PROVIDED MATERIAL.
--- START ---

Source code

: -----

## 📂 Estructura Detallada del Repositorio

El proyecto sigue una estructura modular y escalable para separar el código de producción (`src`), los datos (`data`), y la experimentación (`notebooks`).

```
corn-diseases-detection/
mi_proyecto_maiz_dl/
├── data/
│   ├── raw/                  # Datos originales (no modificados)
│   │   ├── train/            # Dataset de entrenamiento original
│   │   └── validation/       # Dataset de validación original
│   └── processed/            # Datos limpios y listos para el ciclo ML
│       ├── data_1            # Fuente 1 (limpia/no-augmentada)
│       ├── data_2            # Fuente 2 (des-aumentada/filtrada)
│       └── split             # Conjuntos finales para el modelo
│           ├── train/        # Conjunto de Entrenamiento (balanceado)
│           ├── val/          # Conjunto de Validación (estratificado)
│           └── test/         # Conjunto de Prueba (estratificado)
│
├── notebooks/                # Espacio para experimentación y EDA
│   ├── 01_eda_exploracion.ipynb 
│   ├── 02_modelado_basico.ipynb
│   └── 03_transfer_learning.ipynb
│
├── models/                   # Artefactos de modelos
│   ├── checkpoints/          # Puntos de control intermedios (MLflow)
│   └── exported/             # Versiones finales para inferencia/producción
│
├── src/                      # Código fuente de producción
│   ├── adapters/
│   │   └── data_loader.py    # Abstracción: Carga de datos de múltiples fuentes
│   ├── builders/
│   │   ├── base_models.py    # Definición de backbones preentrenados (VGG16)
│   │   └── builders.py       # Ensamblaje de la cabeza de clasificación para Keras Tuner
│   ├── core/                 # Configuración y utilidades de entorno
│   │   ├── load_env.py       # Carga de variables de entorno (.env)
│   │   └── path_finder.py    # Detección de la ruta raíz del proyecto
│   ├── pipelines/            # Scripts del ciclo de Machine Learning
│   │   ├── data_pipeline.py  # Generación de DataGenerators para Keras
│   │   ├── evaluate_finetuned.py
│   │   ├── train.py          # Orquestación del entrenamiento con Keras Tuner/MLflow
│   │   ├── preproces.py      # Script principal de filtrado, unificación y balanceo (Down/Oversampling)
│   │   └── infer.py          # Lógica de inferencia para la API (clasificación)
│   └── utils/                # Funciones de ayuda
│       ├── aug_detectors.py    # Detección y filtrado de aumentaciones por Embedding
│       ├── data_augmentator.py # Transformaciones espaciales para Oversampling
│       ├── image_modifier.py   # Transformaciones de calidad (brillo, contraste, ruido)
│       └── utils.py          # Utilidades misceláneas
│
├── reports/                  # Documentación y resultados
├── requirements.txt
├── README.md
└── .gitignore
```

--- END ---
--- START ---

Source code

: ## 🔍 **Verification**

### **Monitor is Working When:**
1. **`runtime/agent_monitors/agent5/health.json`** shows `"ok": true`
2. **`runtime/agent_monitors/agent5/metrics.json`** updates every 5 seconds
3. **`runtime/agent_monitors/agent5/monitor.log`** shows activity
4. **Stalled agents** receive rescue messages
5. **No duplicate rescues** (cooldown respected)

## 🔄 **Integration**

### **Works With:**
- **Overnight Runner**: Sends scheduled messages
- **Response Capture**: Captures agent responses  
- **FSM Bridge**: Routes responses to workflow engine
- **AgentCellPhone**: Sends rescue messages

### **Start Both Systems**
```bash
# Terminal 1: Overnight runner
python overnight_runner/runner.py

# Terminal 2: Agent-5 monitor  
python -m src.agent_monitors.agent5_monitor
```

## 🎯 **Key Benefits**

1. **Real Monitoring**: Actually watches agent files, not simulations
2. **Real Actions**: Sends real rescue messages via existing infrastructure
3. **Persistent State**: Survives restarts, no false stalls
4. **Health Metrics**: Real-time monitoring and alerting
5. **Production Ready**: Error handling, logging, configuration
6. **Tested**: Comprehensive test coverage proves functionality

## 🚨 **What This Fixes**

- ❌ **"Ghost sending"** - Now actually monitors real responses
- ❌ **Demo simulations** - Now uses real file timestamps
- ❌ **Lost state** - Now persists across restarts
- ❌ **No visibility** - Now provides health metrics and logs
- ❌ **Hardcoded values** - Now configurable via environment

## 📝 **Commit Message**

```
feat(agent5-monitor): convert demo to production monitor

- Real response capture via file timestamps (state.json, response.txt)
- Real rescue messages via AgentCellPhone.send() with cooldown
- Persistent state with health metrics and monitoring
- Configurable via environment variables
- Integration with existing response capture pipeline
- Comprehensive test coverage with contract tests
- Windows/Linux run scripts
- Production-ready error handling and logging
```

--- END ---

ACTIVITY.
Using the listing above, pick out each line that contains the word "variables", then copy it.

EXERCISE RESPONSE.
│   │   ├── load_env.py       # Carga de variables de entorno (.env)
- Configurable via environment variables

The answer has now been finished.